A state’s supreme court ruled earlier this month that the filing of a putative class action in another state does not stop the clock on the running of the Virginia statute of limitations for absent class members. See Casey v. Merck & Co., No. 111438 (Va., 3/2/12).
The issue arose in the context of the Fosamax litigation and the somewhat unique civil procedure of Virginia. On September 15, 2005, a putative class action, Wolfe v. Merck & Co., was filed in the United States District Court for the Middle District of Tennessee. The putative class included “[a]ll persons who consume or have consumed FOSAMAX, whether intravenously or by mouth.” The representative plaintiffs in the class action asserted claims of strict liability, negligence, and medical monitoring against Merck. The case became part of the MDL for this product, and the MDL court denied class certification in 2008. But prior to the dismissal of the Wolfe putative class action, four plaintiffs, all residents of Virginia, filed individual state law based actions against Merck in the Southern District of New York, asserting federal diversity jurisdiction. It was undisputed that all four plaintiffs filed suit more than two years after the latest possible date that they sustained their respective alleged injuries, and that Virginia law applied to their claims.
Defendant naturally moved for summary judgment, alleging that the four plaintiffs’ actions were untimely under Virginia’s two-year statute of limitations for personal injuries. In response, the plaintiffs claimed that the Wolfe putative class action, which was filed within the two-year limitation period, tolled the running of the Virginia statute of limitations on their individual actions because they would have been members of the proposed class had certification been granted.
The district court agreed with defendant, but on appeal the Second Circuit certified, asking the Virginia Supreme Court to determine whether Virginia law permits equitable or statutory tolling of a Virginia statute of limitations due to the pendency of a putative class action in another jurisdiction.
The court began from the proposition that limitations periods are a creature of statute, and a statute of limitations may not be tolled, or an exception applied, in the absence of a clear statutory enactment to such effect. Any doubt must be resolved in favor of the enforcement of the statute. Given these principles, there was no authority in Virginia jurisprudence for the equitable tolling of a statute of limitations based upon the pendency of a putative class action in another jurisdiction.
As for statutory tolling, Virginia Code § 8.01-229(E)(1) provided that, “If any action is commenced within the prescribed limitations period and for any cause abates or is dismissed without determining the merits, the time such action is pending shall not be computed as part of the period within which such action may be brought, and another action may be brought within the remaining period.” The plaintiffs contended that Code § 8.01-229(E)(1) statutorily tolled the statute of limitations for plaintiffs’ claims during the pendency of the putative class action, and that the court’s decision in Welding, Inc. v. Bland Cnty. Serv. Auth., 261 Va. 218, 541 S.E.2d 909 (2001), indicated that Virginia had recognized cross-jurisdictional putative class action tolling.
In Welding, the court had stated that, under Virginia law, an action filed in a foreign jurisdiction may indeed trigger tolling under the Code section.
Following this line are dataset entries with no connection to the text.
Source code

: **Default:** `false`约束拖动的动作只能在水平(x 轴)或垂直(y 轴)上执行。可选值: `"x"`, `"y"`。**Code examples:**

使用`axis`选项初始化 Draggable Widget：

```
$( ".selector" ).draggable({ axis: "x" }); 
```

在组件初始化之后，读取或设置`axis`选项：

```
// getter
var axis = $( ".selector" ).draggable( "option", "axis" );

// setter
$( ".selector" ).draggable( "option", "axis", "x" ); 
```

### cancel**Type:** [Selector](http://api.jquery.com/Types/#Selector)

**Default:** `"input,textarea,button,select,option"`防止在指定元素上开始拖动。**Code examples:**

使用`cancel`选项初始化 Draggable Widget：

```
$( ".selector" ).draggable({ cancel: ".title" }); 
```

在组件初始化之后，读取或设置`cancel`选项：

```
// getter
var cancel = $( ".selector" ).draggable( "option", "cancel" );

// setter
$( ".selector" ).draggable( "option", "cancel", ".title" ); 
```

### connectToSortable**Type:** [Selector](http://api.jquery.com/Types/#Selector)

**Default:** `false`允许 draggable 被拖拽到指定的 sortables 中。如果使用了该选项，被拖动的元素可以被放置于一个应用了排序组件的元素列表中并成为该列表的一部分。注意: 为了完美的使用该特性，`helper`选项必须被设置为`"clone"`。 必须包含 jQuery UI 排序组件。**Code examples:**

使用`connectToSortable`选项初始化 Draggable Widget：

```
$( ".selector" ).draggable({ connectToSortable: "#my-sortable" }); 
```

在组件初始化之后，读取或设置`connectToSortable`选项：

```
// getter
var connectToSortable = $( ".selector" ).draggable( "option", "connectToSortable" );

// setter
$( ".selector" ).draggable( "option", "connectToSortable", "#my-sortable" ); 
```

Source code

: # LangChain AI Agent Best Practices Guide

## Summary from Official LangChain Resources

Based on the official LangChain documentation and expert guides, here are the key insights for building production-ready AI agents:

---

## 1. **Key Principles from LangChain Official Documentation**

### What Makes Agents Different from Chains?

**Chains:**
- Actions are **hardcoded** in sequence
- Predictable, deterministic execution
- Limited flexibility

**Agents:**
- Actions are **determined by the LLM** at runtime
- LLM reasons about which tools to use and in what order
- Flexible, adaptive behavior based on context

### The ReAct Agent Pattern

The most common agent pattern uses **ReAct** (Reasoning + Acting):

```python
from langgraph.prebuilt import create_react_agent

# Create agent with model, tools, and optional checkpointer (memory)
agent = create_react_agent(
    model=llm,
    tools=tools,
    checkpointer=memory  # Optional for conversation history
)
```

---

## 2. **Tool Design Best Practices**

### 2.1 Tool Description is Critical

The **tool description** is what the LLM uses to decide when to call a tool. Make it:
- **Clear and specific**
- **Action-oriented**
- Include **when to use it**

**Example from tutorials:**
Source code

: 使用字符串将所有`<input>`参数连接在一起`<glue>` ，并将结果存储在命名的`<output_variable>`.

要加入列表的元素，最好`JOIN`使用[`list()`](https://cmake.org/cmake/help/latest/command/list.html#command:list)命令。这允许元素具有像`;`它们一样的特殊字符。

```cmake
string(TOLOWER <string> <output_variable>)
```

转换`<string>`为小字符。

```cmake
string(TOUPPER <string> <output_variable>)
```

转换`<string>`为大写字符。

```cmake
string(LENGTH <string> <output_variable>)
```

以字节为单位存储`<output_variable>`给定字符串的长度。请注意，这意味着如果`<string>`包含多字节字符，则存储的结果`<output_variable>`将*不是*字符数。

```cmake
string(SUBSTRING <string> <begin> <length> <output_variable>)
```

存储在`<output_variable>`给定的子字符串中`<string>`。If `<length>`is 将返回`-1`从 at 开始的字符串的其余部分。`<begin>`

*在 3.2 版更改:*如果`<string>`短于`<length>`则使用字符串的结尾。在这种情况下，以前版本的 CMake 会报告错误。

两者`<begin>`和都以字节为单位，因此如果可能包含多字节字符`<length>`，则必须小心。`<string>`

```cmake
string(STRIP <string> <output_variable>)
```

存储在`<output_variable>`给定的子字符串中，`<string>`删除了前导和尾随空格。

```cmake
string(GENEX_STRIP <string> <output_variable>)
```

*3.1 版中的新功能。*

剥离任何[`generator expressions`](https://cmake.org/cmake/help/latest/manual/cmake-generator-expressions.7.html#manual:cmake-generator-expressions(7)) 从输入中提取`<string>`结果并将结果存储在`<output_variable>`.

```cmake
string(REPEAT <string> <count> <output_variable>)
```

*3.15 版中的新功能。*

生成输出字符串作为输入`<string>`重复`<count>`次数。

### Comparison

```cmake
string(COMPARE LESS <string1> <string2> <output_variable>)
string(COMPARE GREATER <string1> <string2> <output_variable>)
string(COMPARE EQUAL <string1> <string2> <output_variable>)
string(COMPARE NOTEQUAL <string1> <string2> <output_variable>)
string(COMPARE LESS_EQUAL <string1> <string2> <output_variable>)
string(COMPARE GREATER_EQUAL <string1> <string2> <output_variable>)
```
Although there is no particular type of action that must be filed and no particular jurisdiction in which that action must be brought for the commencement of an action to trigger tolling under Code § 8.01-229(E)(1), for tolling to be permitted, the subsequently filed action must be filed by the same party in interest on the same cause of action in the same right. Welding differed from the instant case because it concerned a situation where the same plaintiff initially sued in federal court on the same cause of action he subsequently pursued in state court. The plaintiff in both actions was clearly the same. In the instant matter, said the court, it is undisputed that the four plaintiffs were not named plaintiffs in the putative class action that they claim triggered the tolling. They were merely absent members of a putative class that included everyone in the country who had taken this drug.
For the filing of an action to toll the statute of limitations from running on a subsequently filed action, there must be a true identity of the parties in the two lawsuits. In other words, for the statute of limitations to be tolled for a subsequent action, the party who brought the original action must be the same as the plaintiff in the subsequent action or a recognized representative of that plaintiff asserting the same cause and right of action. A putative class action is a representative action in which a representative plaintiff attempts to represent the interests of not only named plaintiffs, but also those of unnamed class members. But Virginia jurisprudence does not recognize class actions. Under Virginia law, a class representative who files a putative class action is not recognized as having standing to sue in a representative capacity on behalf of the unnamed members of the putative class. Thus, under Virginia law, there is no identity of parties between the named plaintiff in a putative class action and the plaintiff in a subsequent action filed by a putative class member individually. Accordingly, a putative class action cannot toll the limitations period for unnamed putative class members under Virginia law.
Certified questions answered in the negative.